Selected text —
○ ○ ○ ○

# Herro Bwistow....



## greenthumb77 (May 6, 2008)

I think we needs a new thread as nothin seems to be happnin at mo, give us summut to chat about peepz, I am bored shitless at work today....


----------



## mattysthebest (May 6, 2008)

what are you up to this weekend mate any thing interesrting or not


----------



## greenthumb77 (May 6, 2008)

Not a great deal my friend except for getting high as per usual, and you?


----------



## mattysthebest (May 6, 2008)

preety much the same thing mate


----------



## greenthumb77 (May 6, 2008)

So dude, what exactly are you the best at?


----------



## mattysthebest (May 6, 2008)

everything mate


----------



## greenthumb77 (May 6, 2008)

So, why are you sat next to me in this shitty place doing the same shitty work as myself?


----------



## mattysthebest (May 6, 2008)

alright good one got me there mate


----------



## gentlegreen (May 6, 2008)

I was going to say Bristol's a small place .... Bombscare and Fizzer live in the same house and post messages to each other ....


----------



## greenthumb77 (May 6, 2008)

Where are you sat dude?


----------



## electrogirl (May 6, 2008)

hello there. i am here. in bristol. that is all.


----------



## gentlegreen (May 6, 2008)

I'm probably on the next floor ...


----------



## greenthumb77 (May 6, 2008)

Hello Electrogirl, now that is a kool name, where to in Brizzle are thee my lurve?


----------



## electrogirl (May 7, 2008)

greenthumb77 said:


> Hello Electrogirl, now that is a kool name, where to in Brizzle are thee my lurve?



well at the moment i am at work and i can see lovely temple meads from my window.

otherwise i frequent southville aka lower clifton

and thou?


----------



## greenthumb77 (May 7, 2008)

Mornin Electogirl, well, I have a view of the Axa building over in Filton as I work opposite UWE. But, I can be found hanging with the kids in da club or even taking a nice long stroll with my pet pig over in Warmley on an evening


----------



## mattysthebest (May 7, 2008)

○ ○ ○ ○

Provided material —
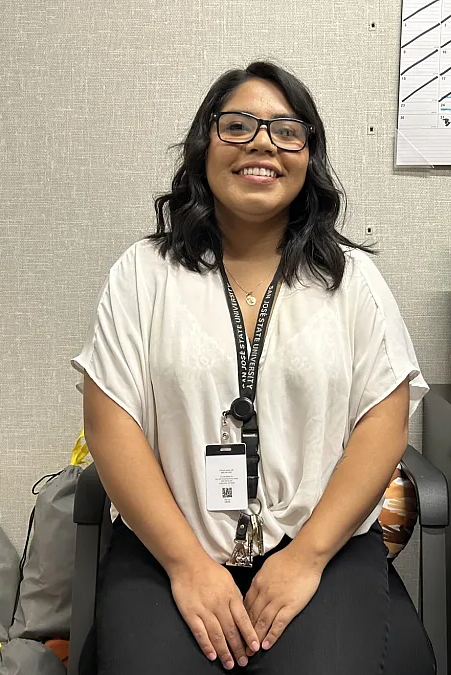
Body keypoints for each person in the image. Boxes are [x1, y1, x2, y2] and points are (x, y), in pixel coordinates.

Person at [74, 61, 431, 674]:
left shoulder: (353, 280)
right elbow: (111, 426)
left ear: (308, 157)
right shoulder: (141, 273)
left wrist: (308, 558)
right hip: (169, 547)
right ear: (203, 147)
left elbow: (384, 424)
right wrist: (187, 565)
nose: (263, 143)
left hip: (320, 545)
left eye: (287, 130)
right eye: (237, 125)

○ ○ ○ ○

Required actions —
- a) Answer these about the Bristol forum thread:
(i) What can electrogirl see from her window at work?
(ii) What building does greenthumb77 have a view of, and what does he work opposite?
(iii) According to gentlegreen, which two posters live in the same house?
- b) Write the next part of the Bristol forum thread, picking up right after the last line shown.

Task-by-task answers —
- a)
(i) Temple Meads.
(ii) The Axa building in Filton; he works opposite UWE.
(iii) Bombscare and Fizzer.

- b)
what is your pet pigs name greenthumb77?


----------



## strung out (May 7, 2008)

i'm in henbury atm on my day off... but i work in clifton normally!


----------



## greenthumb77 (May 7, 2008)

No dude, my pets name is Pigz, and she is a staffie in a pigs body...

Hi Strung out, hows it going over in henbury?


----------



## strung out (May 7, 2008)

quite sunny atm, i might venture out and get me hair cut in town later, go for a few drinks, enjoy the weather an' all that. drink through the weekend comedown maybe...


----------



## greenthumb77 (May 7, 2008)

So dude, why are you not working today, like the rest of us robots...


----------



## strung out (May 7, 2008)

i work alternate 4 day weeks and 6 day weeks. this is my 4 day week (with an extra day off for bank holiday!)


----------



## greenthumb77 (May 7, 2008)

You lucky bugger got any jobs going at your place then, lol...


----------



## strung out (May 7, 2008)

welli leave on thursday of next week so you can have my job! shit wages though


----------



## greenthumb77 (May 7, 2008)

What is it that you do?


----------



## strung out (May 7, 2008)

sell furniture to rich cunts for £5.80 an hour


----------



## greenthumb77 (May 7, 2008)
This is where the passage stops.